Tiny Mamba SSM Lab

This repository is primarily for learning and experimenting with state space models, especially readable Mamba-2-style and Mamba-3-style architectures.

The current end-to-end example tasks are:

raw language-model pretraining on TinyStories or local text
fine-tuning on a toy subject-predicate-object extraction task

The architecture is the main subject. The SPO pipeline is only one downstream example used to exercise the model.

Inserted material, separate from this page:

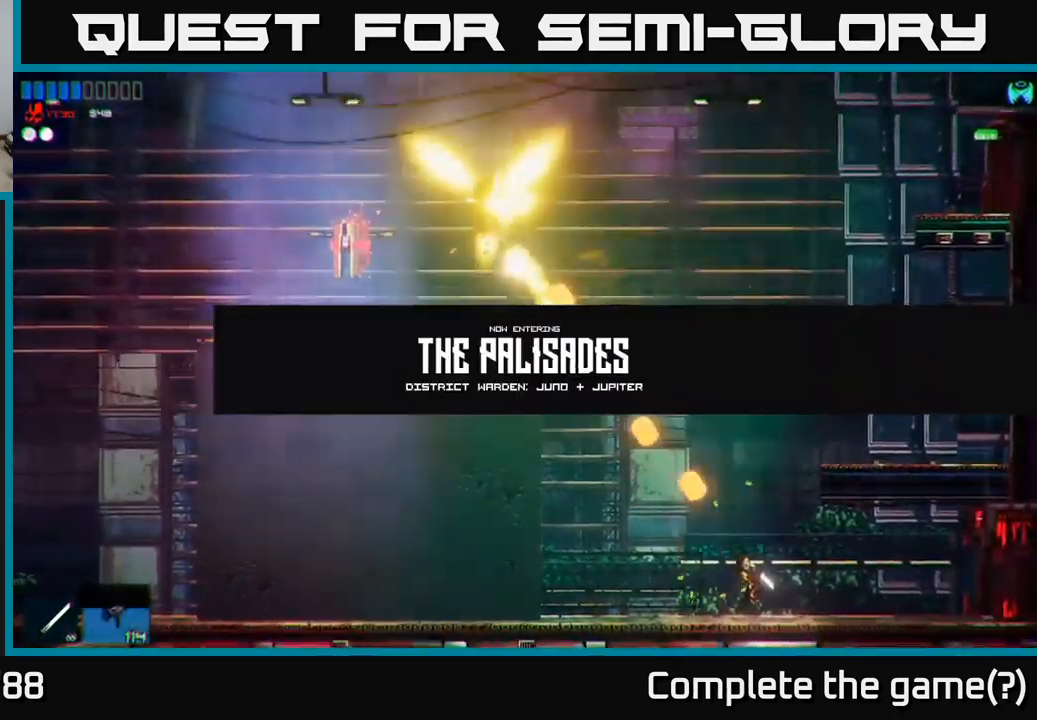
{"buttons": ["A"], "left_stick": "right", "right_stick": "up-left", "events": [[17, "A", "down"], [250, "A", "up"], [267, "left_stick", "right"], [350, "A", "down"]]}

The default mamba3 settings now use an approximately 1M-parameter model so the repo remains small but is better suited to modest GPUs.

What This Repo Is For

studying how selective state space updates work in practice
comparing a simpler Mamba-2-style block against a richer Mamba-3-style block
running small CPU-friendly architecture experiments
using pretraining plus fine-tuning as a test harness for new block ideas

This is an educational codebase, not a production implementation.

What Is Implemented

mamba2 A small Mamba-2-style block with depthwise convolution and selective state updates.
mamba3 An educational Mamba-3-style block with exponential-trapezoidal updates, rotary or complex state mixing, BC normalization, B/C biases, and optional MIMO rank.
byte and character tokenizers
raw language-model pretraining
a toy downstream fine-tuning task

Learning Path

The detailed docs live in docs/:

If you want to understand the architecture, start with the first four. If you want to run experiments, then move to the last two.

Repository Layout

ssmlab/mamba/model.py Core architecture: config, Mamba-2 block, Mamba-3 block, and the tiny causal language model.
ssmlab/common/tokenizer.py Character and byte tokenizers.
ssmlab/common/pretrain_data.py Raw-text dataset utilities for language-model pretraining.
ssmlab/mamba/pretrain.py Pretraining entry point for TinyStories or local text.
ssmlab/common/data.py Synthetic SPO task generation and output parsing.
ssmlab/mamba/train.py Fine-tuning loop for the SPO demo task.
ssmlab/mamba/infer.py Inference CLI for the SPO demo task.

Install

uv sync

If you want uv to manage Python too:

uv python install 3.13
uv sync --python 3.13

ssmlab YAML CLI

The top-level workflow is now driven by ssmlab, a Python CLI backed by ssmlab.yaml.

The CLI shape is:

uv run ssmlab pretrain --model <name> --target <target>
uv run ssmlab train --model <name> --target <target>
uv run ssmlab infer --model <name> --target <target>

--model selects a named model version from YAML, for example mamba3-1b-a1b2. --target selects where to run it, for example local or a named SSH machine such as gpu-box.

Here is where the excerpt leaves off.